Originally Posted by MARTINSR
I think a good thing is to cut the lead a little low before the epoxy is applied. The reason for this is many times the lead is high, for some reason the factory paddled it out and then kinda left a "patch" and didn't cut it down nice and flat. So if you epoxy over that, and you plan on making the car real nice, you will have to cut the lead and end up with the same bare lead.
So, if you check it and cut it down with 120 grit if needed. Then after epoxy you can level it out nice with a skim coat of polyester if need be.
I know what you mean Brian about the lead being to high on some factory seams, remember the thread about what kind of cars you have and I mentioned that I had a 72 Demon with the rear quarters being replaced and how whoever had done the replacement of the factory quarters didn't do a very good job because the paint was starting to blister. Ever since then it's been bothering me and I felt that even if I'm not going to do the repair right now, I should at least dig into it and stop whatever rust that was forming underneath the paint now so that when I took the time to repair it properly, I wouldn't have a bigger job than it needed to be.
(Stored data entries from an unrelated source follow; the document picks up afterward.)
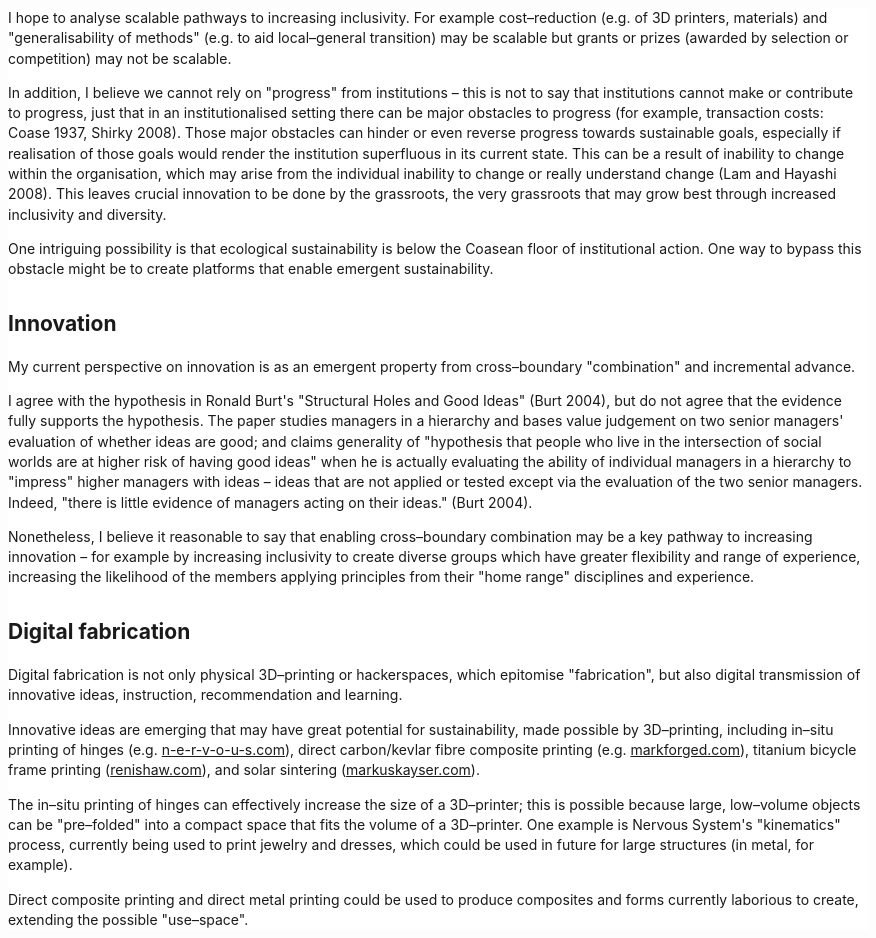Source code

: I hope to analyse scalable pathways to increasing inclusivity. For example cost–reduction (e.g. of 3D printers, materials) and "generalisability of methods" (e.g. to aid local–general transition) may be scalable but grants or prizes (awarded by selection or competition) may not be scalable.

In addition, I believe we cannot rely on "progress" from institutions – this is not to say that institutions cannot make or contribute to progress, just that in an institutionalised setting there can be major obstacles to progress (for example, transaction costs: Coase 1937, Shirky 2008). Those major obstacles can hinder or even reverse progress towards sustainable goals, especially if realisation of those goals would render the institution superfluous in its current state. This can be a result of inability to change within the organisation, which may arise from the individual inability to change or really understand change (Lam and Hayashi 2008). This leaves crucial innovation to be done by the grassroots, the very grassroots that may grow best through increased inclusivity and diversity.

One intriguing possibility is that ecological sustainability is below the Coasean floor of institutional action. One way to bypass this obstacle might be to create platforms that enable emergent sustainability.

## Innovation
My current perspective on innovation is as an emergent property from cross–boundary "combination" and incremental advance.

I agree with the hypothesis in Ronald Burt's "Structural Holes and Good Ideas" (Burt 2004), but do not agree that the evidence fully supports the hypothesis. The paper studies managers in a hierarchy and bases value judgement on two senior managers' evaluation of whether ideas are good; and claims generality of "hypothesis that people who live in the intersection of social worlds are at higher risk of having good ideas" when he is actually evaluating the ability of individual managers in a hierarchy to "impress" higher managers with ideas – ideas that are not applied or tested except via the evaluation of the two senior managers. Indeed, "there is little evidence of managers acting on their ideas." (Burt 2004).

Nonetheless, I believe it reasonable to say that enabling cross–boundary combination may be a key pathway to increasing innovation – for example by increasing inclusivity to create diverse groups which have greater flexibility and range of experience, increasing the likelihood of the members applying principles from their "home range" disciplines and experience.

## Digital fabrication
Digital fabrication is not only physical 3D–printing or hackerspaces, which epitomise "fabrication", but also digital transmission of innovative ideas, instruction, recommendation and learning. 

Innovative ideas are emerging that may have great potential for sustainability, made possible by 3D–printing, including in–situ printing of hinges (e.g. [n-e-r-v-o-u-s.com](http://www.n-e-r-v-o-u-s.com)), direct carbon/kevlar fibre composite printing (e.g. [markforged.com](http://www.markforged.com)), titanium bicycle frame printing ([renishaw.com](http://www.renishaw.com)), and solar sintering ([markuskayser.com](http://www.markuskayser.com)).

The in–situ printing of hinges can effectively increase the size of a 3D–printer; this is possible because large, low–volume objects can be "pre–folded" into a compact space that fits the volume of a 3D–printer. One example is Nervous System's "kinematics" process, currently being used to print jewelry and dresses, which could be used in future for large structures (in metal, for example).

Direct composite printing and direct metal printing could be used to produce composites and forms currently laborious to create, extending the possible "use–space".
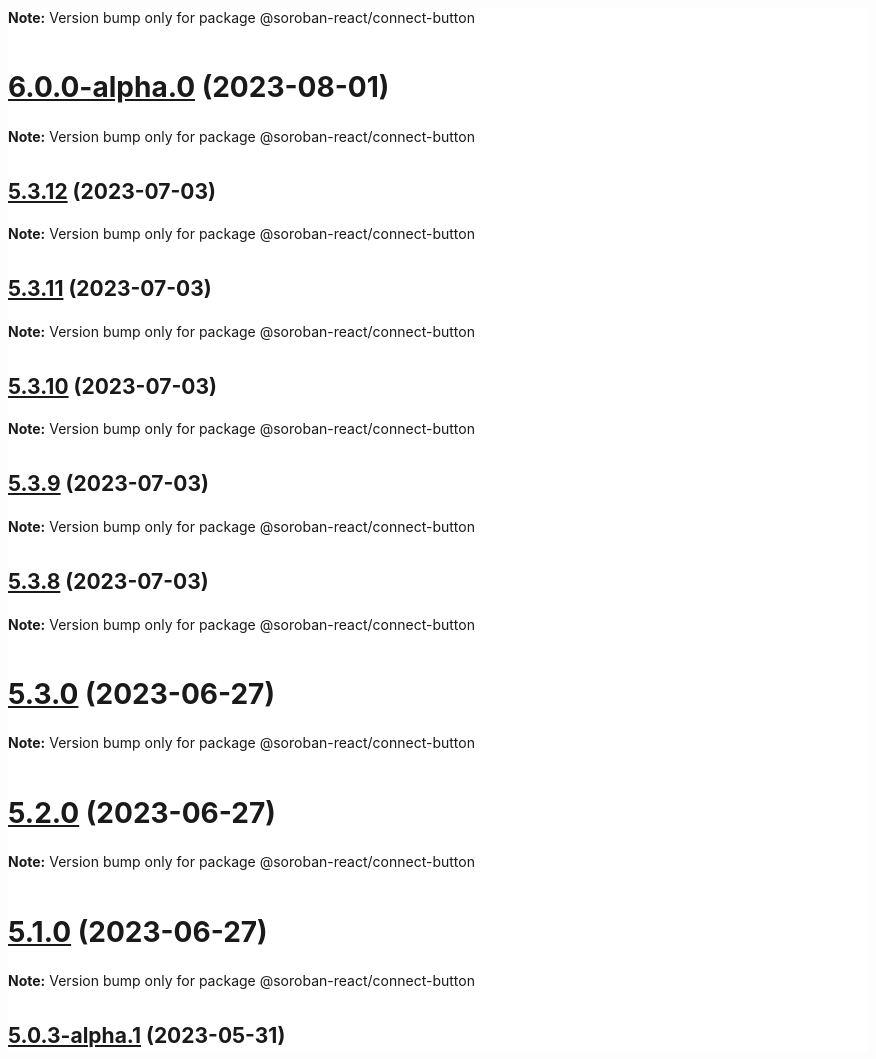 **Note:** Version bump only for package @soroban-react/connect-button

# [6.0.0-alpha.0](https://github.com/esteblock/soroban-react/compare/v5.3.12...v6.0.0-alpha.0) (2023-08-01)

**Note:** Version bump only for package @soroban-react/connect-button

## [5.3.12](https://github.com/esteblock/soroban-react/compare/v5.3.11...v5.3.12) (2023-07-03)

**Note:** Version bump only for package @soroban-react/connect-button

## [5.3.11](https://github.com/esteblock/soroban-react/compare/v5.3.10...v5.3.11) (2023-07-03)

**Note:** Version bump only for package @soroban-react/connect-button

## [5.3.10](https://github.com/esteblock/soroban-react/compare/v5.3.9...v5.3.10) (2023-07-03)

**Note:** Version bump only for package @soroban-react/connect-button

## [5.3.9](https://github.com/esteblock/soroban-react/compare/v5.3.8...v5.3.9) (2023-07-03)

**Note:** Version bump only for package @soroban-react/connect-button

## [5.3.8](https://github.com/esteblock/soroban-react/compare/v5.3.1...v5.3.8) (2023-07-03)

**Note:** Version bump only for package @soroban-react/connect-button

# [5.3.0](https://github.com/esteblock/soroban-react/compare/v5.2.0...v5.3.0) (2023-06-27)

**Note:** Version bump only for package @soroban-react/connect-button

# [5.2.0](https://github.com/esteblock/soroban-react/compare/v5.1.0...v5.2.0) (2023-06-27)

**Note:** Version bump only for package @soroban-react/connect-button

# [5.1.0](https://github.com/esteblock/soroban-react/compare/v5.0.3...v5.1.0) (2023-06-27)

**Note:** Version bump only for package @soroban-react/connect-button

## [5.0.3-alpha.1](https://github.com/esteblock/soroban-react/compare/v5.0.3-alpha.0...v5.0.3-alpha.1) (2023-05-31)
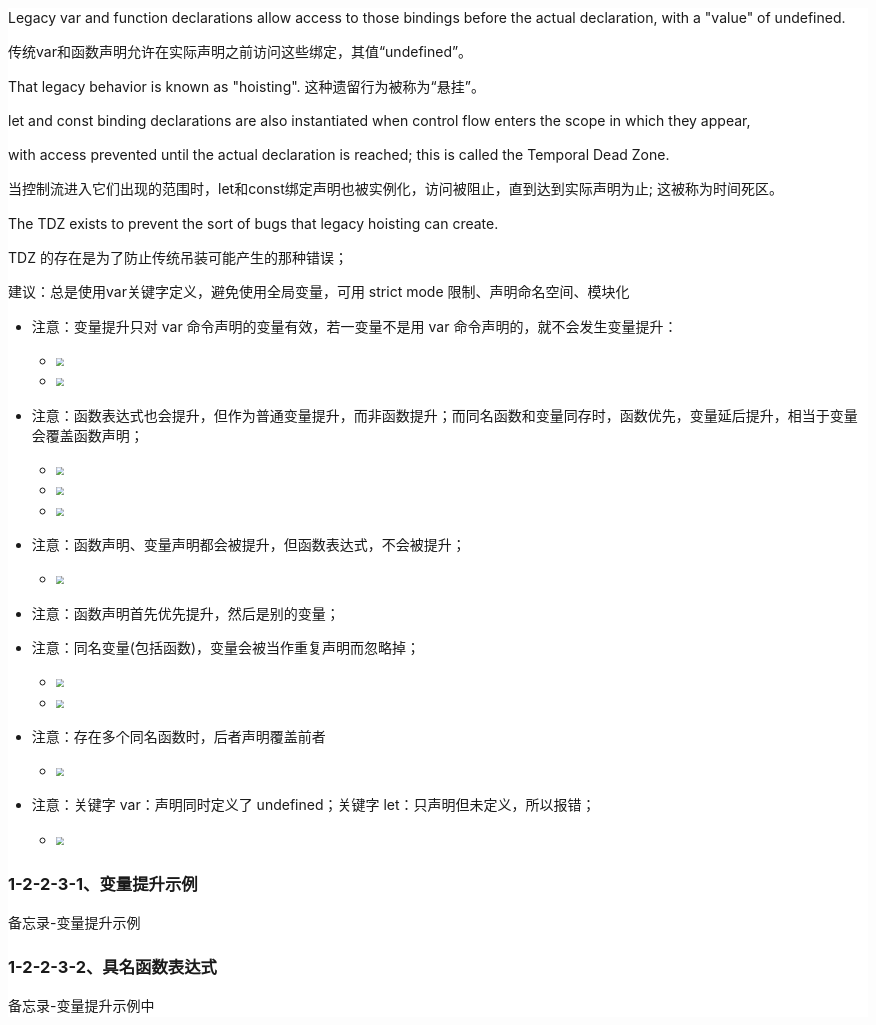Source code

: Legacy var and function declarations allow access to those bindings before the actual declaration, with a "value" of undefined. 

传统var和函数声明允许在实际声明之前访问这些绑定，其值“undefined”。 

That legacy behavior is known as "hoisting". 这种遗留行为被称为“悬挂”。 

let and const binding declarations are also instantiated when control flow enters the scope in which they appear, 

with access prevented until the actual declaration is reached; this is called the Temporal Dead Zone. 

当控制流进入它们出现的范围时，let和const绑定声明也被实例化，访问被阻止，直到达到实际声明为止; 这被称为时间死区。 

The TDZ exists to prevent the sort of bugs that legacy hoisting can create.

TDZ 的存在是为了防止传统吊装可能产生的那种错误；

建议：总是使用var关键字定义，避免使用全局变量，可用 strict mode 限制、声明命名空间、模块化

- 注意：变量提升只对 var 命令声明的变量有效，若一变量不是用 var 命令声明的，就不会发生变量提升：
  - <img src="https://leibnize-picbed.oss-cn-shenzhen.aliyuncs.com/img/20200909123727.png" style="zoom:50%;" align="" />
  - <img src="https://leibnize-picbed.oss-cn-shenzhen.aliyuncs.com/img/20200909123728.png" style="zoom:50%;" align="" />

- 注意：函数表达式也会提升，但作为普通变量提升，而非函数提升；而同名函数和变量同存时，函数优先，变量延后提升，相当于变量会覆盖函数声明；
  - <img src="https://leibnize-picbed.oss-cn-shenzhen.aliyuncs.com/img/20200909123729.png" style="zoom:50%;" align="" />
  - <img src="https://leibnize-picbed.oss-cn-shenzhen.aliyuncs.com/img/20200909123730.png" style="zoom:50%;" align="" />
  - <img src="https://leibnize-picbed.oss-cn-shenzhen.aliyuncs.com/img/20200909123731.png" style="zoom:50%;" align="" />
- 注意：函数声明、变量声明都会被提升，但函数表达式，不会被提升；
  - <img src="https://leibnize-picbed.oss-cn-shenzhen.aliyuncs.com/img/20200909123732.png" style="zoom:50%;" align="" />
- 注意：函数声明首先优先提升，然后是别的变量；
- 注意：同名变量(包括函数)，变量会被当作重复声明而忽略掉；
  - <img src="https://leibnize-picbed.oss-cn-shenzhen.aliyuncs.com/img/20200909123733.png" style="zoom:50%;" align="" />
  - <img src="https://leibnize-picbed.oss-cn-shenzhen.aliyuncs.com/img/20200909123734.png" style="zoom:50%;" align="" />

- 注意：存在多个同名函数时，后者声明覆盖前者
  - <img src="https://leibnize-picbed.oss-cn-shenzhen.aliyuncs.com/img/20200909123735.png" style="zoom:50%;" align="" />
- 注意：关键字 var：声明同时定义了 undefined；关键字 let：只声明但未定义，所以报错；
  - <img src="https://leibnize-picbed.oss-cn-shenzhen.aliyuncs.com/img/20200909123736.png" style="zoom:50%;" align="" />



### 1-2-2-3-1、变量提升示例

备忘录-变量提升示例

### 1-2-2-3-2、具名函数表达式

备忘录-变量提升示例中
As it turned out, I cut the paint down and it wasn't due to a bad repair job on the rear quarters (well the repair job was still bad but that wasn't the reason for the blistering on the sail panel). I'm thinking this car spent a lot of time on the track because the factory join at the C pillar to the roof was starting to let go (flex in the body from launching) and moisture was getting into the crack from water running down the chrome trim from the rear windshield. What I thought was all blistering, there was blistering but even after the paint was removed I held a straight edge up to the panel and found an excess of factory lead on the seam. This was the same on both sides...to much lead. I've got the driver's side cleaned up now but I'm not sure yet how I'm going to repair the quarters.
The guy that replaced the rear quarters did use the full factory quarter because he used the trunk gutter but cut the quarter about an inch from the door jamb and about 4 inches below the factory seem on the C pillar...why I don't know, why do I think it was used on the track? Because the inner wheel wells look as though they where trimmed to allow for a bigger rear tire and after I dug all of the gravel guard off of the inner tub where it mates up to the quarter, I found replacement metal to make the inner wheel well. I knew I had a bit of work ahead of me to make a nicer car but, this is one of those deals where paint can cover up a multitude of sins...not just the poor quarter installation but I'm sure in 72 the seam wouldn't have looked as bad as it does today and I know I'm going to need to remove lead to make a nice seam on the C pillar.